You don’t want any bacteria to invade the jar or the lid.
- Stuff the cucumbers into the clean jars and layer the other ingredients between the cucumbers.
- In a small pot, combine salt, sugar, water, and bring it to a boil.
- Once the brine boils, turn off the fire and pour the brine into the jars. Still the jars up to the top until there’s only half an inch of space left. Seal the jars with their lids.
- Leave the hot jars of cucumbers on a counter until they reach room temperature. Once they reach room temperature, take the jars and store them in a cool, dark space. You will need to leave them there for at least 5 days, but a week is better.
- Every day, remove the lid and burp the jar for a couple of seconds. Do not have any debris fall into the open jar.
- Check the smell of the pickling solution every day. The liquid should taste like pickles.
It should not taste as if it is rotted or moldy. If the solution smells rotten, then bacteria ruined the pickling solution.
Throw away the contents of the entire jar.
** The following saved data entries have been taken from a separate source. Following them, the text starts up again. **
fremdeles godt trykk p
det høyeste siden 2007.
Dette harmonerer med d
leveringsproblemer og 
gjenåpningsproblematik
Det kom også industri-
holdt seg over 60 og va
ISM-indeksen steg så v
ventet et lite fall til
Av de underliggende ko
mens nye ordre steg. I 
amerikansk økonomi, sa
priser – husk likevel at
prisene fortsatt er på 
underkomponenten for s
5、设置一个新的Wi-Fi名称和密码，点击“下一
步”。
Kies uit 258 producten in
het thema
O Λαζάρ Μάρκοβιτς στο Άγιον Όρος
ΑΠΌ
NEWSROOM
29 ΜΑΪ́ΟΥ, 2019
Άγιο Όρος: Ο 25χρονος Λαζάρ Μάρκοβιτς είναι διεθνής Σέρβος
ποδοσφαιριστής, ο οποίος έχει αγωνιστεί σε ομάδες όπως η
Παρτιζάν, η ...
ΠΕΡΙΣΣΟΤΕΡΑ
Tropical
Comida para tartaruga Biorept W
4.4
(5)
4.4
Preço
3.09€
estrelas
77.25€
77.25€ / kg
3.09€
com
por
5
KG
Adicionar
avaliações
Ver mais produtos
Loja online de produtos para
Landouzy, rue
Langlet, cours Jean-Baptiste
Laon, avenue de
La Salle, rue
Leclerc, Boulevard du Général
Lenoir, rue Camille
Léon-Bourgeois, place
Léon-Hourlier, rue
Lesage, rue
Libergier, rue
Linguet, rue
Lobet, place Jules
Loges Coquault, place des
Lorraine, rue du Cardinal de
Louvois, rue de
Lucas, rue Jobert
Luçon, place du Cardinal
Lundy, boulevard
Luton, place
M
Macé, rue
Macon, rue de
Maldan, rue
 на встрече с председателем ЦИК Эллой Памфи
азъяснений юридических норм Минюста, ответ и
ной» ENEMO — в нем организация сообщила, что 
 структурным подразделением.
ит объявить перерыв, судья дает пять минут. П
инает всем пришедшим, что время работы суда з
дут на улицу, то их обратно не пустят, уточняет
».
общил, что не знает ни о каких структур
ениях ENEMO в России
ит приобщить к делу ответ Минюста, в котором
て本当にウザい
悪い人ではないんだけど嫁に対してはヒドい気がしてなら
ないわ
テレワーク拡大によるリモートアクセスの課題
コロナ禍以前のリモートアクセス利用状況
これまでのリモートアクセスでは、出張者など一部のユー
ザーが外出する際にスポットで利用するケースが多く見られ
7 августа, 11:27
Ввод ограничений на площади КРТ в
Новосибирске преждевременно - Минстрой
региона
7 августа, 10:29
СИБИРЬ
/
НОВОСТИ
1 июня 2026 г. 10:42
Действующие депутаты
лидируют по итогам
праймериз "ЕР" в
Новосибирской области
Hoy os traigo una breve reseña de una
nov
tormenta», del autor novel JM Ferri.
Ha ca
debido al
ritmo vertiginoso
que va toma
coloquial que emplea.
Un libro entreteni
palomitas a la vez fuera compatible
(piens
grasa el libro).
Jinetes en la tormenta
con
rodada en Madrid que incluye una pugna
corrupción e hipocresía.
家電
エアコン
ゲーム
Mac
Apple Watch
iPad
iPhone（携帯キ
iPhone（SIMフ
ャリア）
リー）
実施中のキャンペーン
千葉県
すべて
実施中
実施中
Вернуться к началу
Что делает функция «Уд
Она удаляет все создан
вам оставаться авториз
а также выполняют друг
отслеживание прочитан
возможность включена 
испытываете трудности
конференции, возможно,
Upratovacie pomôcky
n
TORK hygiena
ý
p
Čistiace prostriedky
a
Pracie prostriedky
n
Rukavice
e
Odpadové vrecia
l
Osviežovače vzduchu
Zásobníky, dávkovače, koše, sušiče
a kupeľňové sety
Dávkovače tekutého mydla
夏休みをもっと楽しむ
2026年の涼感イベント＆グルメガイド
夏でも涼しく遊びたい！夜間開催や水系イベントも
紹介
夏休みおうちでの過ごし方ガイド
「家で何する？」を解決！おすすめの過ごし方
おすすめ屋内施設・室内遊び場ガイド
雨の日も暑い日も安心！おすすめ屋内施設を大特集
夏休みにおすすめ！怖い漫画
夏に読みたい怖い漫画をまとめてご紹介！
Conclusion to If Pickles Are a Vegetable
Pickles can be made with a salt and water solution or a salt and vinegar solution. If you have issues with sodium, like high blood pressure, then you should make your own pickles with a small amount of salt.
Pickles have a lot of sodium, and they may even have a lot of sugar as well.
There are two principal ways to make cucumbers at home, a quick pickling process that takes up to 48 hours and a slow pickling process that can take up to a week.